Exercise goal - Lines with "contraire" in them are to be located in the listing below and copied.

*** Data under study

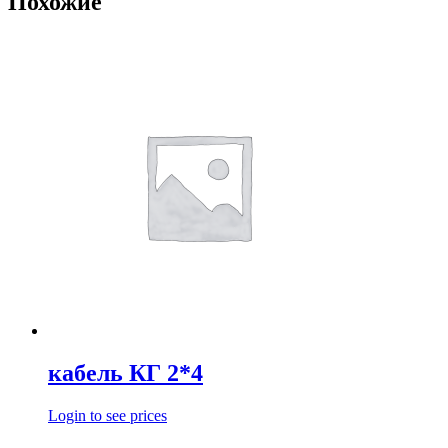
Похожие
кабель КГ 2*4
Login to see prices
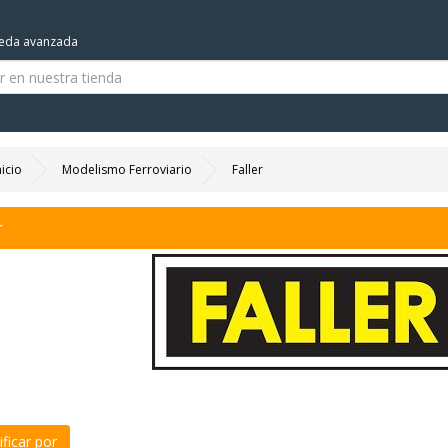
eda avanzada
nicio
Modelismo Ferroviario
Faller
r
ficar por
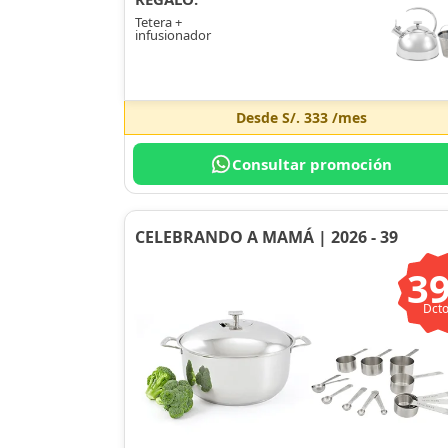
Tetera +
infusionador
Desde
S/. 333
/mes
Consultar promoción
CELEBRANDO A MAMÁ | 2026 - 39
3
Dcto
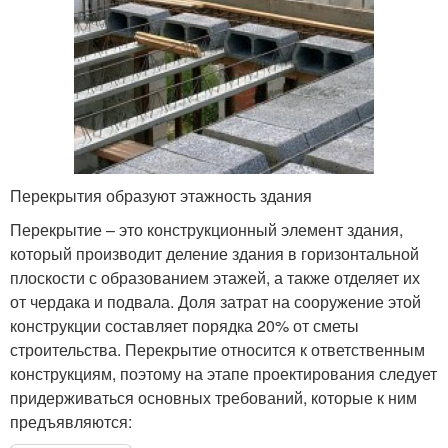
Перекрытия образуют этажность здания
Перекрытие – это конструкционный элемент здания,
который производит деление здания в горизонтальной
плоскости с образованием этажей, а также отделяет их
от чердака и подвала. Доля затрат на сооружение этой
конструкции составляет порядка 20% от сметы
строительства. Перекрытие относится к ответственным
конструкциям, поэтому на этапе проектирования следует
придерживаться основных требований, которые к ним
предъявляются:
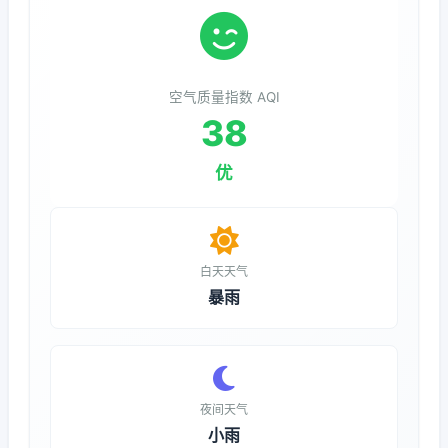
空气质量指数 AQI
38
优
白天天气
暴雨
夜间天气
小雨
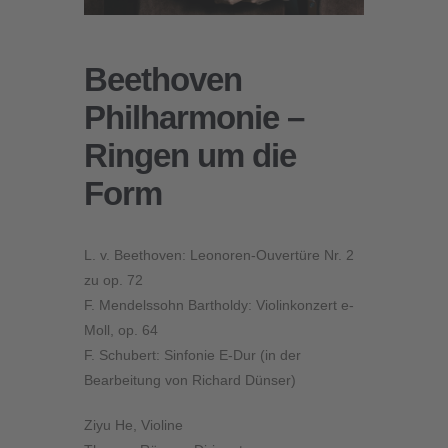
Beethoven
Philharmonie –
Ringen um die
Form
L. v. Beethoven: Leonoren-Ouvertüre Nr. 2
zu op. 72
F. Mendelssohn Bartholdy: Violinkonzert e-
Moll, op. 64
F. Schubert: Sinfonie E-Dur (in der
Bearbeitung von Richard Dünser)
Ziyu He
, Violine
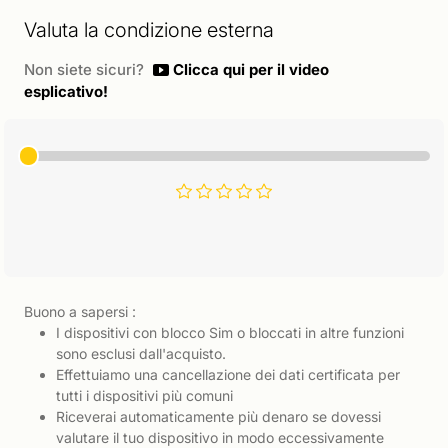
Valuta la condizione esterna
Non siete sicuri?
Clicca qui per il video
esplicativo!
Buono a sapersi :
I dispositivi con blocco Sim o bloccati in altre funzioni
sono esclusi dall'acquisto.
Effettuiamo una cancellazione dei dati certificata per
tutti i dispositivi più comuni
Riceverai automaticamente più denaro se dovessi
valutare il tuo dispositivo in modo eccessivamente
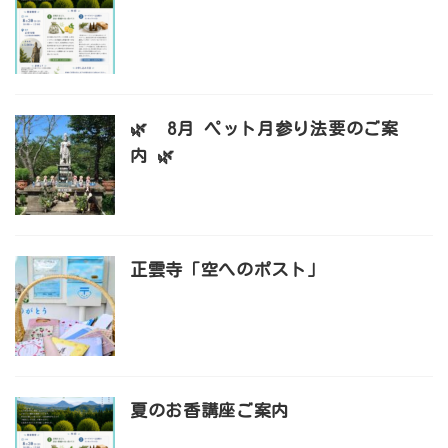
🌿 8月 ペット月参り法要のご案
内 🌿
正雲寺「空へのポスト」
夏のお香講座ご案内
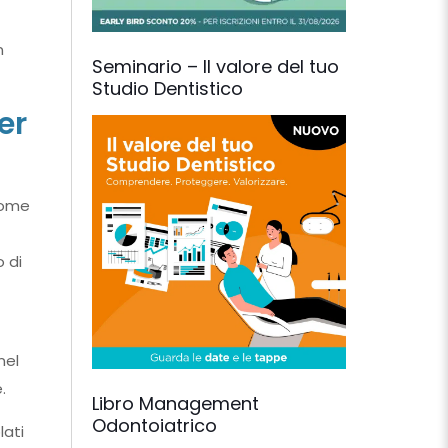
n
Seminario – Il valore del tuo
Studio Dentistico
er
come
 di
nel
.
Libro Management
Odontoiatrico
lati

******
*** Data under study

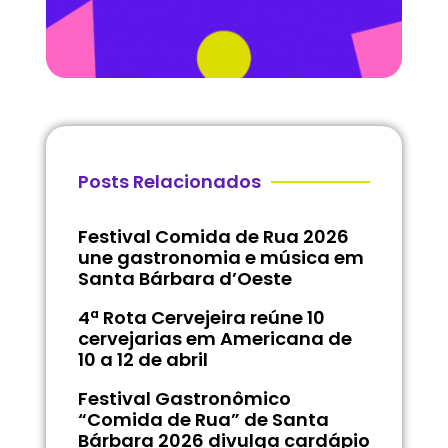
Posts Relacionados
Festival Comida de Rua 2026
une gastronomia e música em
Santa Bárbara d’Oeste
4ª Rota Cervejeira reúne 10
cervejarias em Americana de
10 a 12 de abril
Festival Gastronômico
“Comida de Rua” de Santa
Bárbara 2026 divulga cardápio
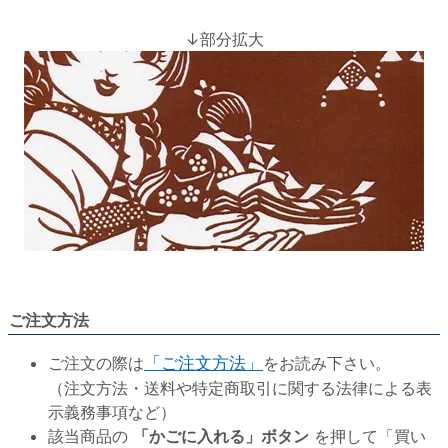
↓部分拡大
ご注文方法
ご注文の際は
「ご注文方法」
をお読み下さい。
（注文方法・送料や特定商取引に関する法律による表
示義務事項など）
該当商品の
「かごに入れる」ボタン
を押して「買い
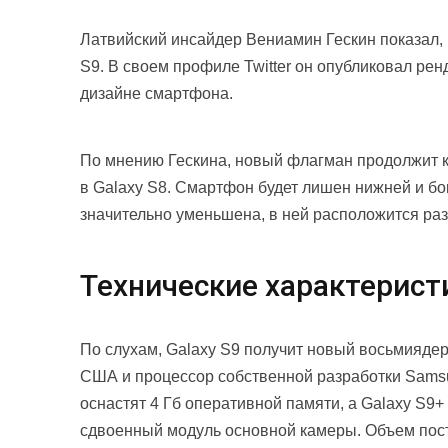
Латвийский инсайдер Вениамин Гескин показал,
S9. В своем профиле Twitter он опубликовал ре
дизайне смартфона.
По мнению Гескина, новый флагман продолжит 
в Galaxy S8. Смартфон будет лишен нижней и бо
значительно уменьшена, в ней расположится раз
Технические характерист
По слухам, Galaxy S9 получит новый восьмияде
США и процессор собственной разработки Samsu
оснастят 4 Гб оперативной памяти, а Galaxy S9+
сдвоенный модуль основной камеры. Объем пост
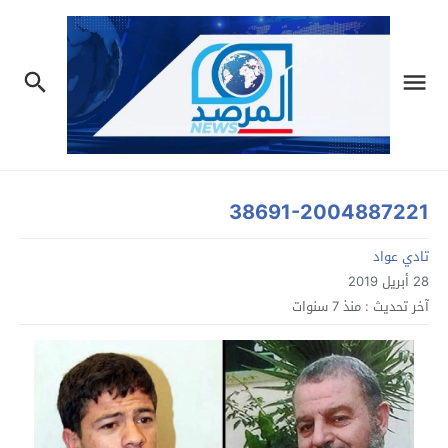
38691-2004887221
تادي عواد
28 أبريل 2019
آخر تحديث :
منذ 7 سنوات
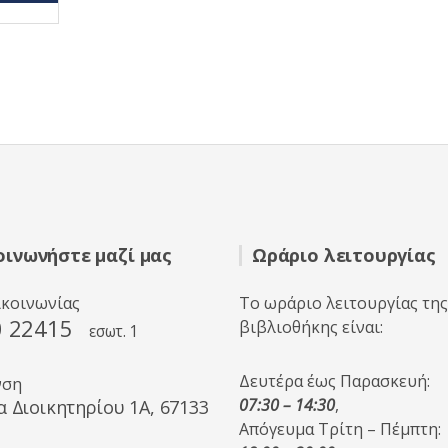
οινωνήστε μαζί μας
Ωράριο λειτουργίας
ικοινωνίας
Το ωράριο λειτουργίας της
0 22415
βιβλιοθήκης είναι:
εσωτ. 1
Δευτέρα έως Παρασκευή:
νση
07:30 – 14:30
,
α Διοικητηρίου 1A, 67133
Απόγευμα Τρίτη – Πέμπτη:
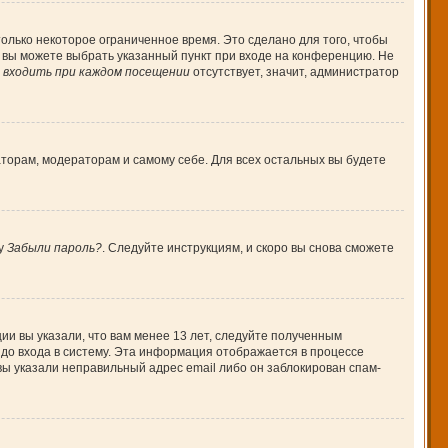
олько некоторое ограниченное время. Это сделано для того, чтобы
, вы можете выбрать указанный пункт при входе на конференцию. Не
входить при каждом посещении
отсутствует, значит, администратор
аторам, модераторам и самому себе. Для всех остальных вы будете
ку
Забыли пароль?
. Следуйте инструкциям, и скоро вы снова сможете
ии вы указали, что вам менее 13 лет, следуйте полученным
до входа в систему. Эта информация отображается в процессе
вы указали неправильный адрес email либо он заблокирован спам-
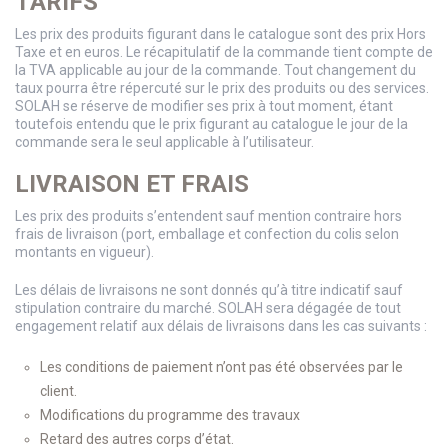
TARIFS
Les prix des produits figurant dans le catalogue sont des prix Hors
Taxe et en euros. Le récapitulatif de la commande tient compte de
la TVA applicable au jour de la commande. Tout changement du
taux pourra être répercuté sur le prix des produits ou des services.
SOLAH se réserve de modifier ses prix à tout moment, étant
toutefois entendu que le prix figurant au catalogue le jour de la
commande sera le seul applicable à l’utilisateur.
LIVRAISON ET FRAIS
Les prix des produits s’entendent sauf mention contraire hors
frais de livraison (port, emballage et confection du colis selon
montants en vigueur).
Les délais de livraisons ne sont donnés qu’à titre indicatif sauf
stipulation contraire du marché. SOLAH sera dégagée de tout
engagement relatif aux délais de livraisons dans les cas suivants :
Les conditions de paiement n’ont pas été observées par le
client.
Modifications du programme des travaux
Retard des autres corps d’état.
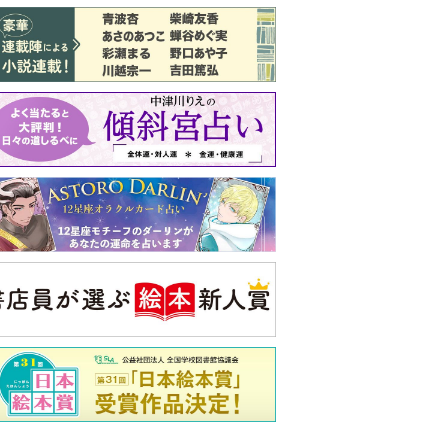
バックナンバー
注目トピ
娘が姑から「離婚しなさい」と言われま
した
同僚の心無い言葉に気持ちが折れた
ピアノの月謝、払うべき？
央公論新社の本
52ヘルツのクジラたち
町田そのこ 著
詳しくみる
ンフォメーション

******

Exercise answer -
Les prix des produits s’entendent sauf mention contraire hors
stipulation contraire du marché. SOLAH sera dégagée de tout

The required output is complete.